Female deer, called does, reoccur throughout "Eurydice." The speaker opens with a deer shot in the heart. Their lover's name makes them envision a dead doe in the moonlight. The poem ends on hooves.

Hunters commonly target deer, making the deer an apt symbol for marginalized groups trying to avoid persecution. Deer frequently travel through backyards and gardens. When the speaker says they "kept walking through the hole / in the garden" (Lines 8-9), they subtly compare them to deer moving through that space.

Vuong makes the deer inherently tragic. They appear as omens: "It's more like the sound / a doe makes / when the arrowhead replaces the day" (Lines 1-4). The speaker says they and their companion saw it coming. However, they make the statement ominous by adding "but" (Line 7). The “but” signals a disconnect between their knowledge and choice while emphasizing its importance to events later in the poem. Later, the speaker compares their lover's name to a dead deer right before gravity breaks their knees, and denounces love.

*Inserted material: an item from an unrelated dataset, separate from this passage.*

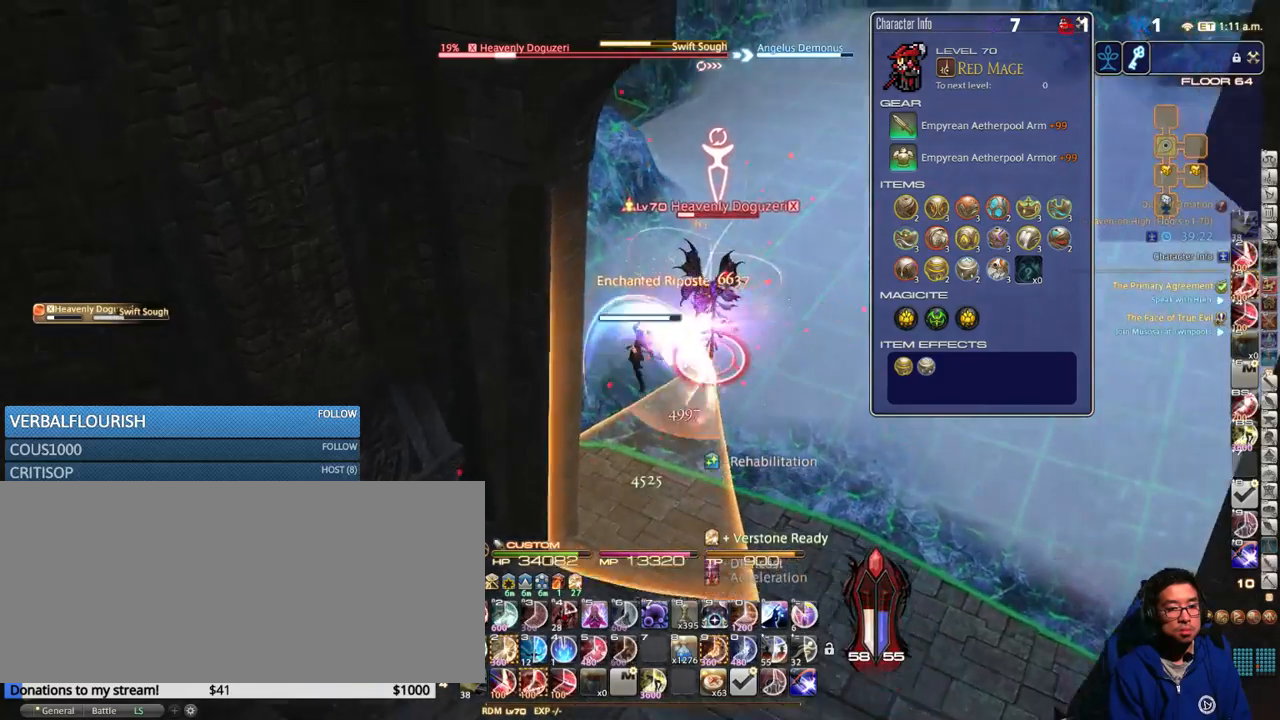
{"keys": ["3", "shift_r", "w"], "events": [[300, "3", "down"], [383, "3", "up"], [450, "3", "down"]]}
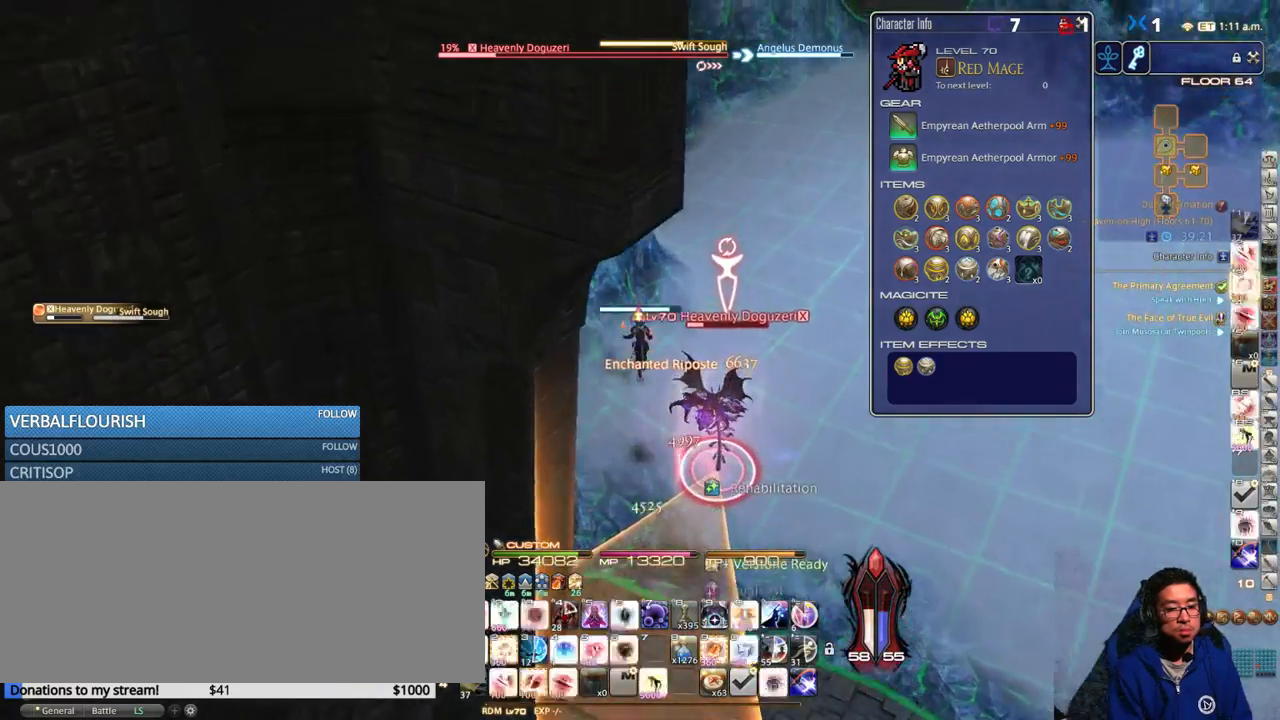
{"keys": ["s"], "events": [[33, "3", "up"], [83, "shift_r", "up"], [100, "p", "down"], [233, "d", "down"], [283, "p", "up"], [316, "w", "up"], [350, "d", "up"], [450, "s", "down"]]}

The poem's final lines reverse the image order, with the tragedy coming before the deer imagery. This decision drives home that the deer represents love's end and a disconnect between lovers. The “him” yells for the girl but overlooks the "frosted grass / snapping beneath her hooves" beside him (Line 31-32). She steps closer to him, so she wants to be with him. He calls for her. Yet neither bridge their disconnect—she does not answer, he does not see or hear. The deer image closing the poem foretells more tragedies to come.

Light and Shadow

Darkness and light are not separate and opposing entities in "Eurydice." Instead, they interconnect and cannot exist without one another. Their interplay and position determine their appearance.

In his essay for The Paris Review, Vuong links darkness with imagination and queerness: "I make it so dark we could be anything, even more than what we were born into. We could be human," Vuong wrote. The darkness inspires the speaker with new ways to describe their lover.

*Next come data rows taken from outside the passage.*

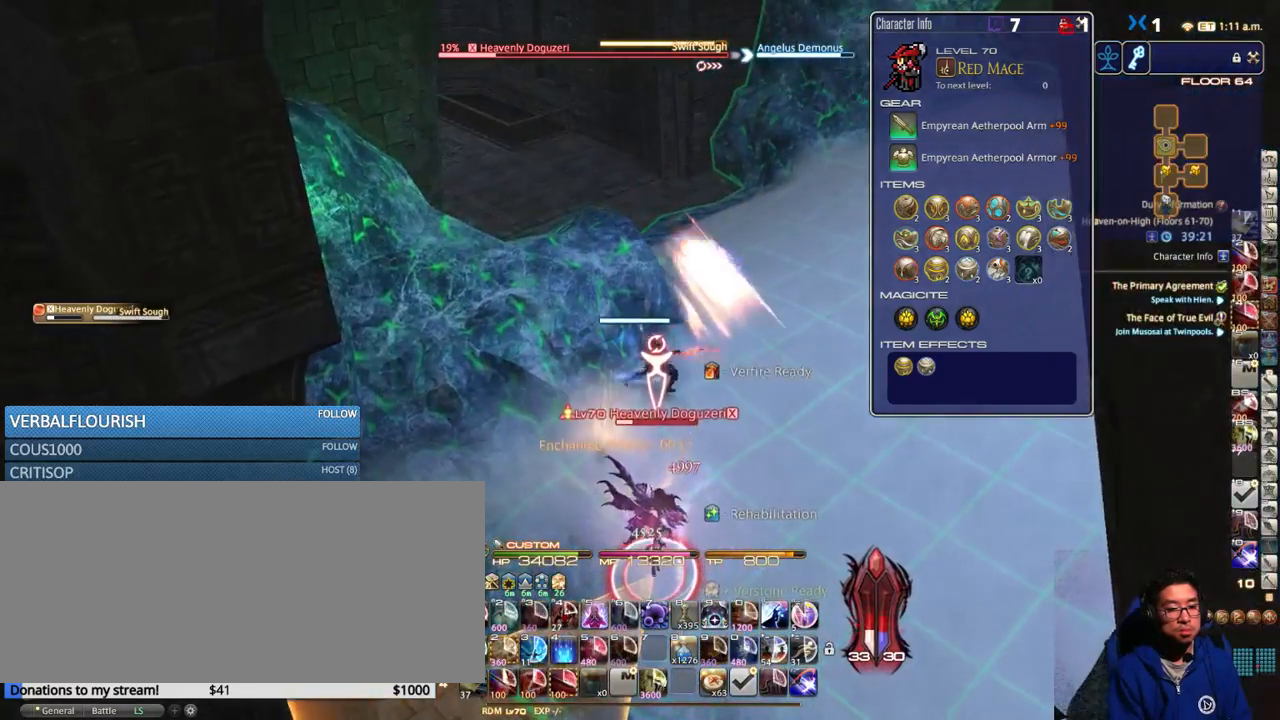
{"keys": ["s"], "events": [[33, "s", "up"], [133, "4", "down"], [233, "4", "up"], [266, "4", "down"], [333, "4", "up"], [466, "s", "down"]]}
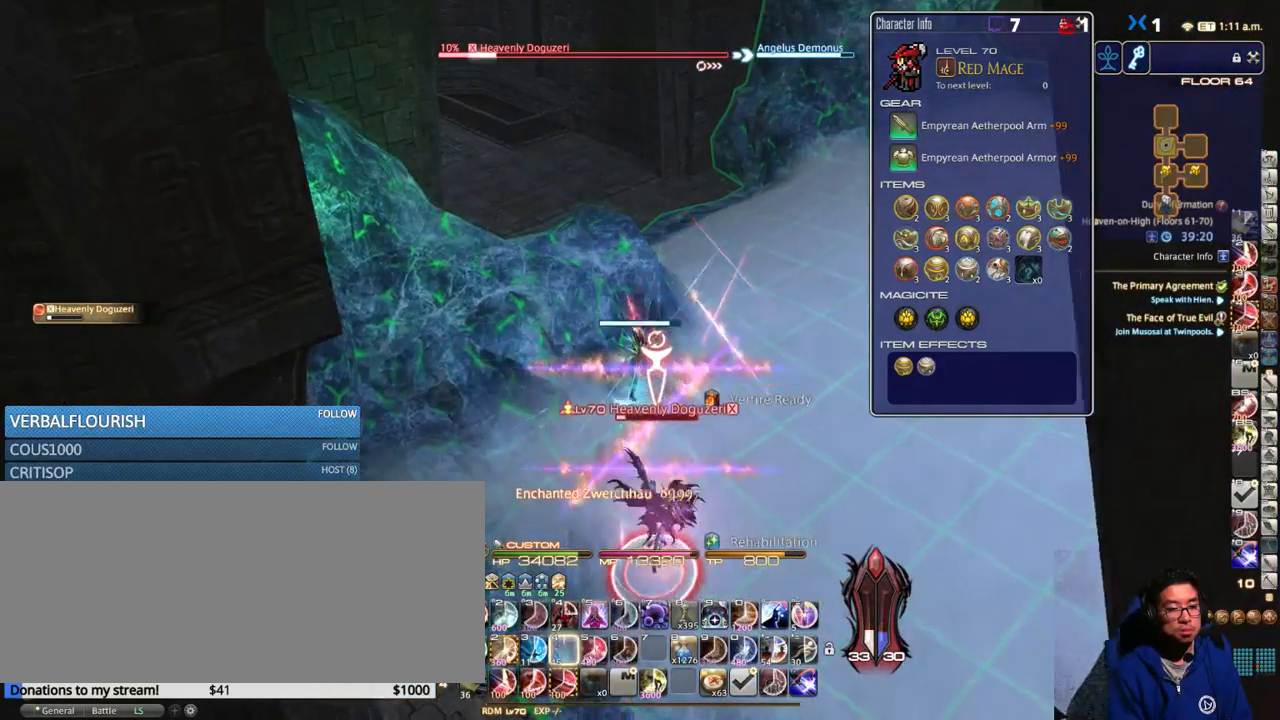
{"keys": [], "events": [[166, "s", "up"], [200, "shift_r", "down"], [383, "4", "down"], [483, "4", "up"], [483, "shift_r", "up"]]}
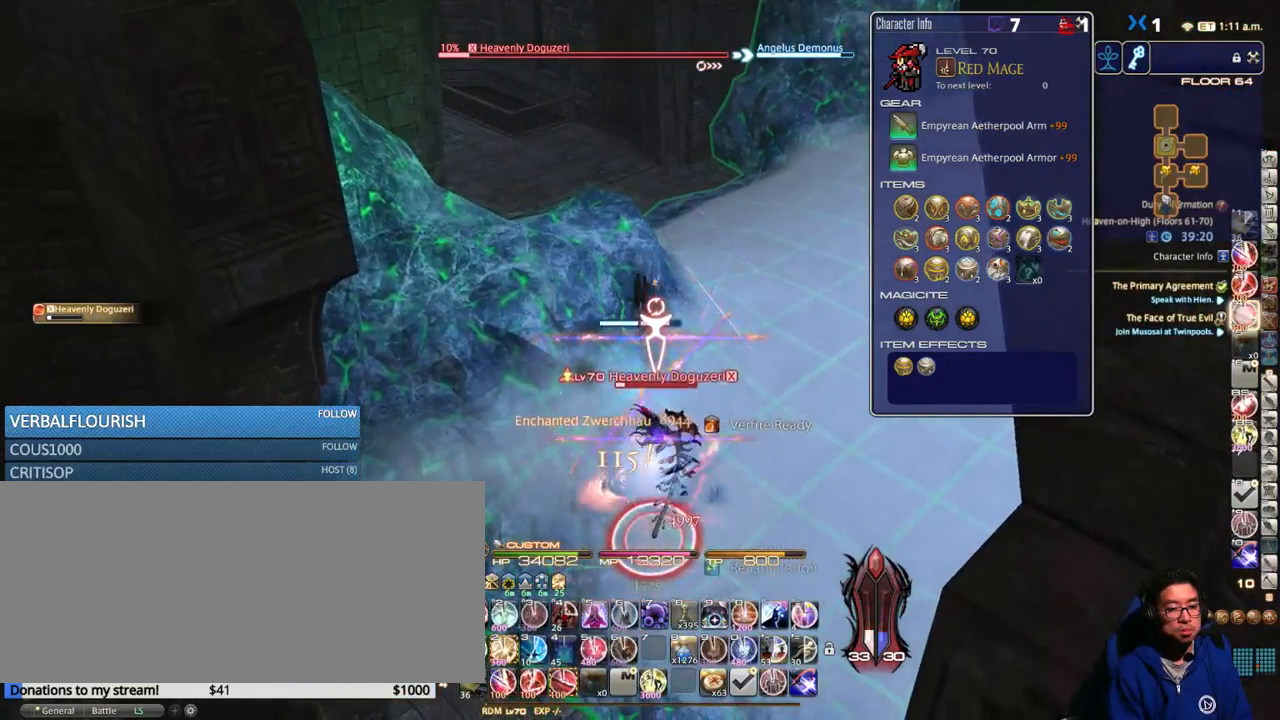
{"keys": ["d", "w"], "events": [[66, "w", "down"], [100, "p", "down"], [183, "d", "down"], [250, "p", "up"], [333, "p", "down"], [466, "p", "up"]]}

The poem links darkness and light to knowledge, insight, and perception. It allows the speaker to see a particular side of their lover, the environment they travel through and from, and what they saw coming.

However, this knowledge is not total and does not guarantee success. Despite knowledge of danger and limits, they kept walking through the hole and eventually ran into crippling gravity.

Sound, Listening, and Miscommunication

Listening and communication play an essential role in “Eurydice.” The poem directly addresses a “you.” The speaker is trying to make their companion understand their point of view.

The poem begins with a doe’s dying sound. Despite directly describing the sound, the opening image reeks of miscommunication. The speaker does not inform their partner or the reader about the “It […]” they compare to a deer. The comparison jumps from image to image. The poem begins with the logical image of “the sound / a doe makes / when the arrowhead” (Lines 1-3). However, the arrowhead strikes the day, replacing it “with an answer” (Lines 3-5). Then the poem returns to the physical body, and the answer responds or replaces “the rib’s hollowed / hum” (Lines 5-7). While how the imagery transforms makes sense, the quick change between four different concepts—the “it,” the deer, the day, an answer—forces the reader to untangle it.

After this comparison, the poem still does not fully explain. The speaker says that “We saw it coming” (Line 7). Using “it” again leaves it unclear if the speaker refers to the initial “it,” the day, or the deer.

The following reference to the sound comes when the poem fuses sound with sight. The speaker says that depending on where their lover stands, their name invokes “a full moon / shredded in a dead doe’s pelt” (Line 18). Both these images involve sight, yet the speaker says the companion’s name “sounds” like the image. Through the word “sound,” the speaker demonstrates speech and listening as the primary way they communicate with their partner.

Nevertheless, an abundance of sound does not guarantee reception. The speaker speaks, yet their voice cracks after the attack. Radio static sounds like breaking bones, pushing forward that physical trauma creates lasting emotional trauma. The emotional trauma makes it hard to communicate with other people.

“I thought a little chord / was all it took,” says the speaker. The chord, a musical arrangement, refers to the idea that talking through the trauma is enough to make their partner understand. Despite their attempts, the speaker still finds themselves in the field with a “him” “calling for the girl” even as she stands beside him (Line 33).